Machine-learning assisted screening of MXene-supported single-atom catalysts for oxygen reduction
Abstract
The strategic design of cost-effective and high-performance multifunctional electrocatalysts for the oxygen reduction reaction (ORR) is of great importance, as the ORR is a crucial half-reaction in proton-exchange membrane fuel cells (PEMFCs) and metal–air batteries. In this study, Ti2NO2 MXene and its derivatives with defective surfaces (O or Ti vacancies) are selected as supports for single-atom catalysts (SACs), and their ORR electrocatalytic performances under acidic conditions are systematically investigated using density functional theory (DFT) calculations. The calculations reveal that Pd/Ti2NO2 and Rh/Ti2NO2 exhibit outstanding ORR electrocatalytic activity, with an overpotential (ηORR) of 0.31 V and 0.69 V, respectively, along with high selectivity against hydrogen evolution reaction (HER) competition.
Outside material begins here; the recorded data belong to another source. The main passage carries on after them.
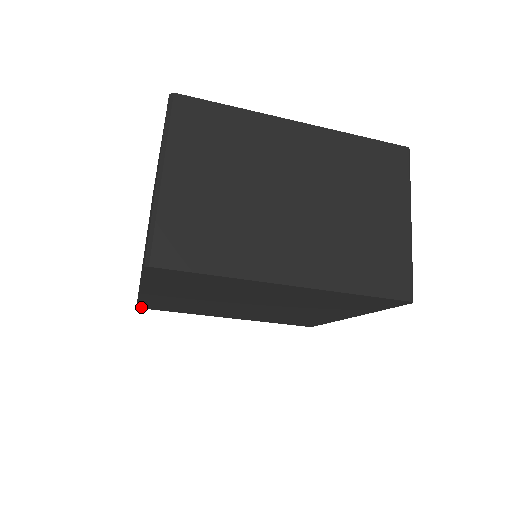
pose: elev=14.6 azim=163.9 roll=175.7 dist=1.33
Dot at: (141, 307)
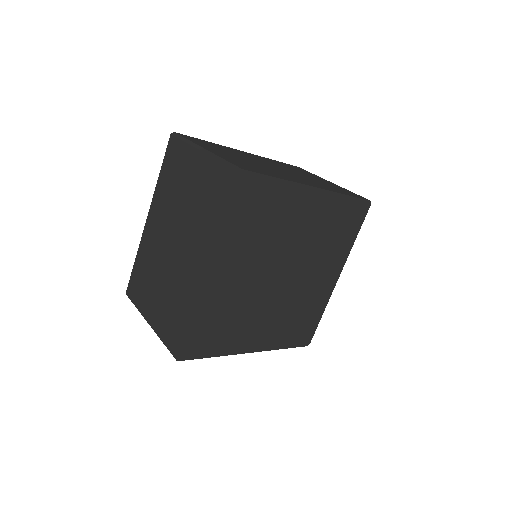
Dot at: (181, 355)
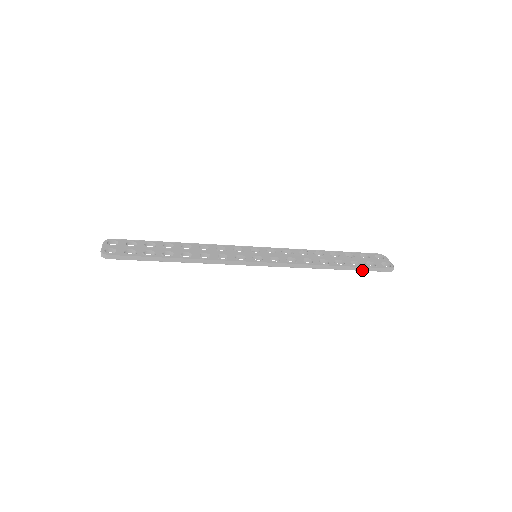
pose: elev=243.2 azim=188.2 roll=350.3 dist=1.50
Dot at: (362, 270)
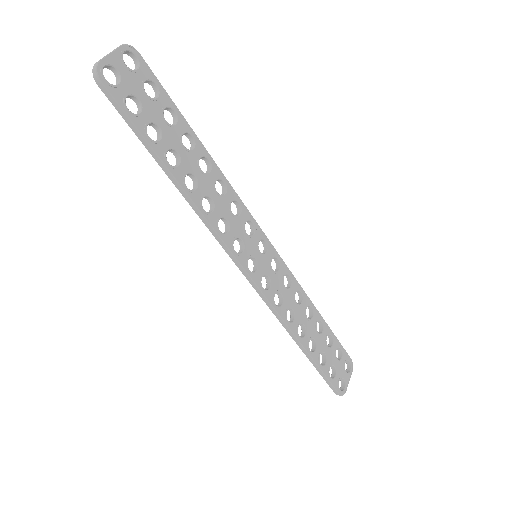
Dot at: (319, 371)
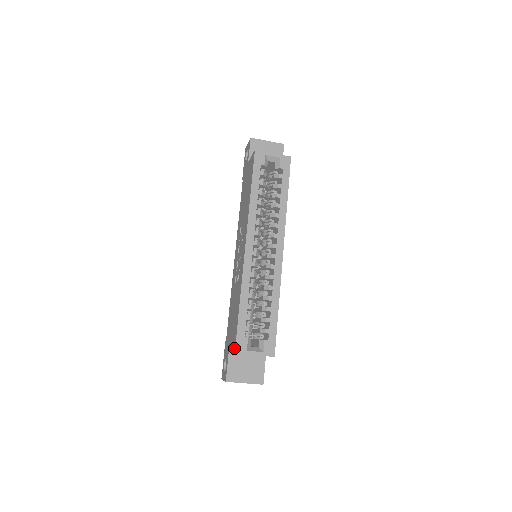
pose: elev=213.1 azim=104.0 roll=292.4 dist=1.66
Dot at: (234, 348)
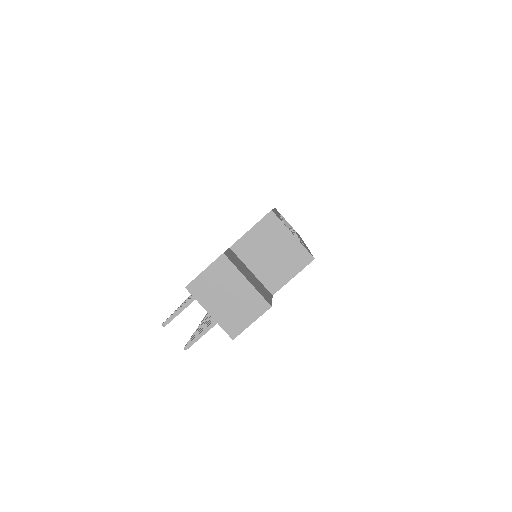
Dot at: (267, 213)
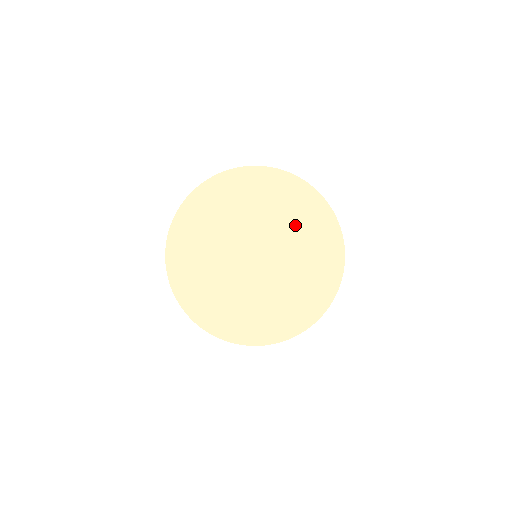
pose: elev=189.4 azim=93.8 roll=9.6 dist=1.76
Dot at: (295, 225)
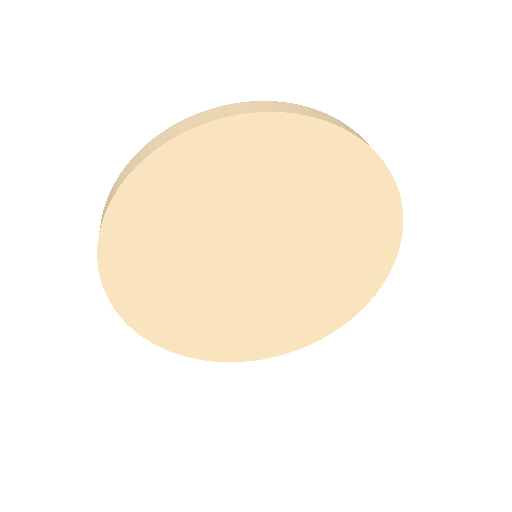
Dot at: (336, 229)
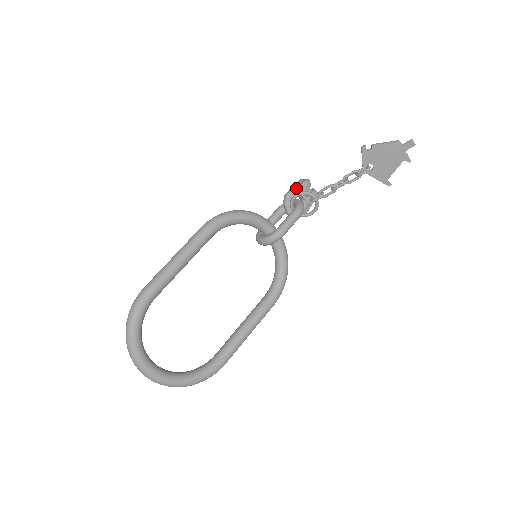
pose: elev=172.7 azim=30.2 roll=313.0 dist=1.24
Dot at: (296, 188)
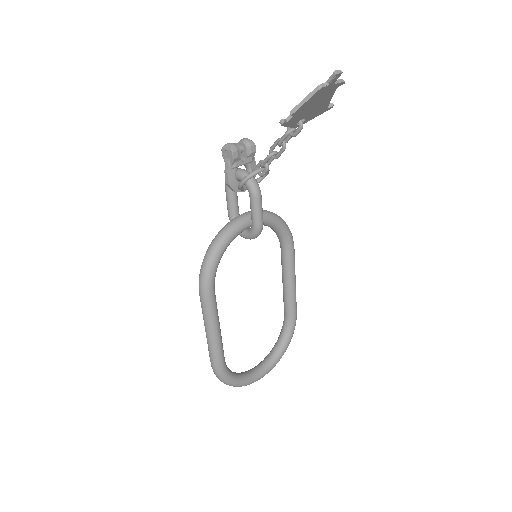
Dot at: (230, 168)
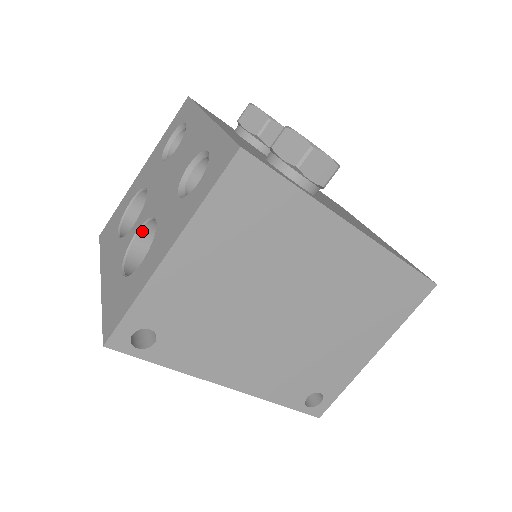
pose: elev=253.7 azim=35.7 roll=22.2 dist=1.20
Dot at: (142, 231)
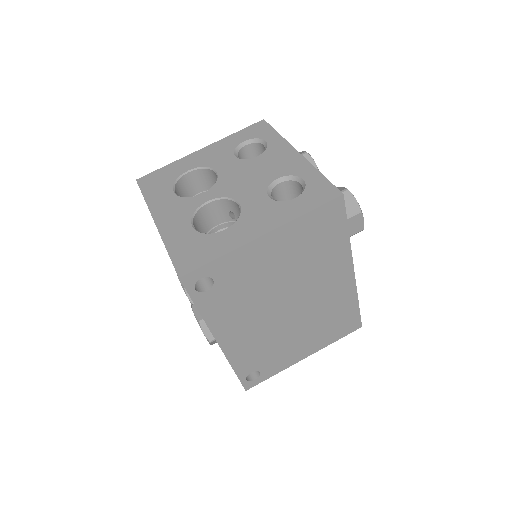
Dot at: (212, 203)
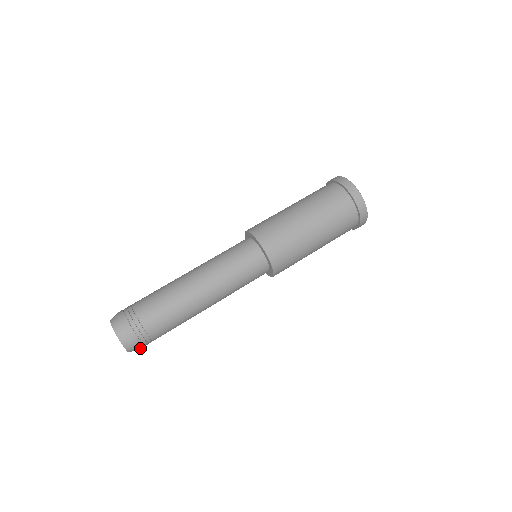
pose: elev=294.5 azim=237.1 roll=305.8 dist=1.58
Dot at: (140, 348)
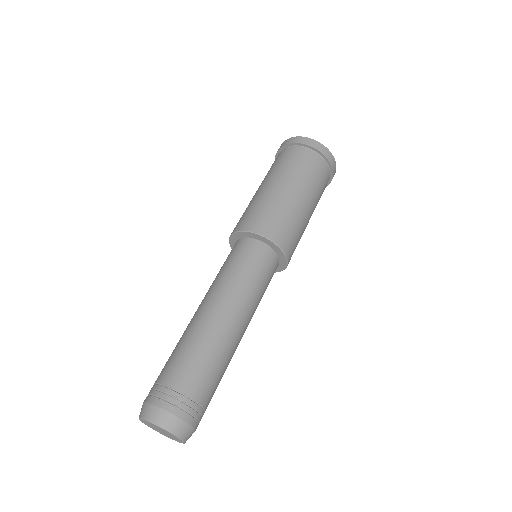
Dot at: (183, 419)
A significant correlation between ΔGO2*/ΔGOH* and ηORR for TM/Ti2NO2 and TM/Ti2NO2-Ov SACs indicates that O2* and OH* species serve as key intermediates throughout the ORR process. Furthermore, machine learning analysis reveals that the combination of the main descriptors, that is, the feature D generated by SISSO, the Bader charge of the single atoms, and the number of outermost d electrons of the single atoms, plays a critical role in ORR activity. This work is expected to provide valuable insights for the accelerated discovery of advanced ORR electrocatalysts and broaden the application potential of MXene-based materials in energy conversion and storage.